Katabrita – Pembentukan Koperasi Merah Putih di desa dan kelurahan se-Sulawesi Utara mendapat perhatian serius dari DPRD Sulut. Kejelasan regulasi, mekanisme pengelolaan, hingga sinkronisasi dengan program pemerintah pusat menjadi sejumlah hal yang dipertanyakan dalam pelaksanaannya.
Sorotan tersebut disampaikan Anggota Komisi I DPRD Sulut, Muliadi Paputungan, saat Rapat Dengar Pendapat (RDP) bersama Dinas Pemberdayaan Masyarakat dan Desa (DPMD) Provinsi Sulut di ruang rapat Komisi I DPRD Sulut, Selasa (19/5).
Dalam rapat itu, Muliadi meminta pemerintah daerah memastikan program Koperasi Merah Putih tidak hanya sebatas pembentukan struktur organisasi, tetapi mampu memberikan manfaat ekonomi yang nyata bagi masyarakat desa.
Ia juga mempertanyakan sejauh mana progres pembentukan koperasi tersebut serta meminta penjelasan terkait berbagai informasi yang berkembang mengenai pengelolaan dan hak operasional pengurus koperasi.
“Program dari pusat ini sudah sampai pada tahap apa pelaksanaannya. Kemudian terkait kepengurusan, beredar informasi bahwa pengurus akan mendapatkan gaji. Hal-hal seperti ini perlu dijelaskan agar tidak menimbulkan kesalahpahaman di tengah masyarakat,” ujar Muliadi.
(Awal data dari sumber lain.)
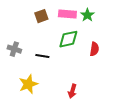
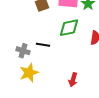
gray cross: (14, 49) -> (23, 51), moved

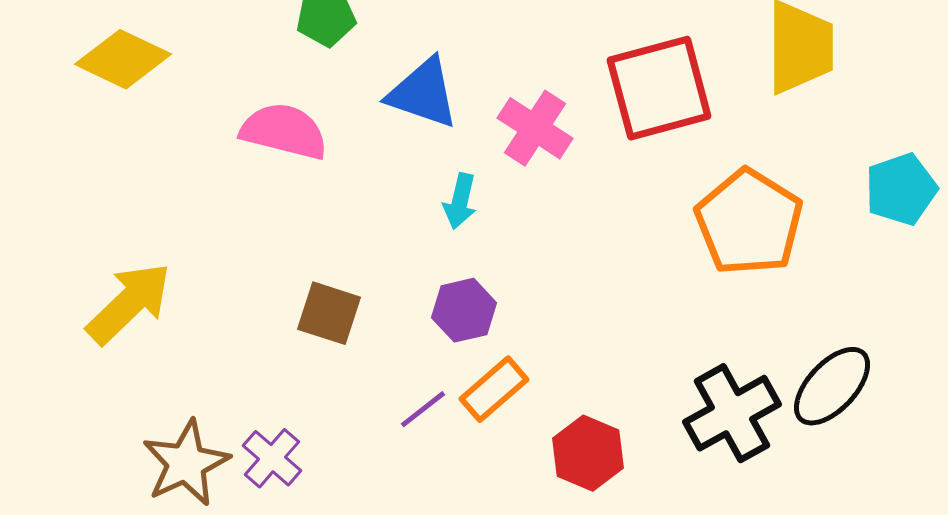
Selain itu, legislator tersebut mendorong agar Koperasi Merah Putih dapat disinergikan dengan berbagai program strategis nasional, khususnya di bidang ketahanan pangan dan program Makan Bergizi Gratis (MBG).
Menurutnya, koordinasi lintas sektor perlu diperkuat, terutama antara DPMD dengan instansi teknis seperti Dinas Pertanian dan Dinas Peternakan, sehingga koperasi yang dibentuk memiliki arah usaha yang jelas dan mendukung kebutuhan masyarakat.
Dalam kesempatan itu, Muliadi juga menyoroti sejumlah aspek penting yang perlu mendapat kepastian, mulai dari legalitas badan hukum koperasi hingga keterkaitannya dengan kebijakan penyaluran Dana Desa.
Menanggapi hal tersebut, Pelaksana Tugas (Plt) Kepala DPMD Sulut, Novita Lumintang, menjelaskan bahwa program Koperasi Merah Putih saat ini masih berada pada tahap pembangunan dan penguatan kelembagaan.
Hingga April 2026, kata Novita, tercatat sebanyak 962 koperasi desa dan kelurahan di 15 kabupaten/kota di Sulawesi Utara telah memasuki fase pembentukan struktur organisasi.
“Daerah yang saat ini dinilai paling siap menuju tahap operasional antara lain Kabupaten Bolaang Mongondow Selatan, Kota Bitung, dan Kabupaten Minahasa Utara,” jelas Novita.
Terkait pengelolaan sumber daya manusia dan kepengurusan koperasi, Novita mengatakan pemerintah pusat masih menyusun regulasi yang akan menjadi dasar pelaksanaan program tersebut.
Ia mengungkapkan, rencana awal untuk melibatkan tenaga Pegawai Pemerintah dengan Perjanjian Kerja (PPPK) dalam pengelolaan koperasi belum dapat dijalankan karena masih menunggu kebijakan resmi dari pemerintah pusat.
Menurut Novita, informasi terbaru yang diterima DPMD Sulut menyebutkan adanya kemungkinan keterlibatan unsur TNI dalam fungsi pengawasan operasional koperasi di tingkat desa.
“Informasi yang kami terima saat kunjungan Dirjen di Kauditan, nantinya akan ada koordinator dari unsur TNI untuk pengawasan koperasi desa. Namun sampai saat ini regulasi resminya dari pemerintah pusat belum diterbitkan,” pungkasnya.
Dengan masih menunggu payung hukum dan petunjuk teknis dari pemerintah pusat, DPRD Sulut berharap pelaksanaan Koperasi Merah Putih dapat berjalan dengan arah yang jelas, akuntabel, dan benar-benar memberikan dampak bagi peningkatan kesejahteraan masyarakat desa.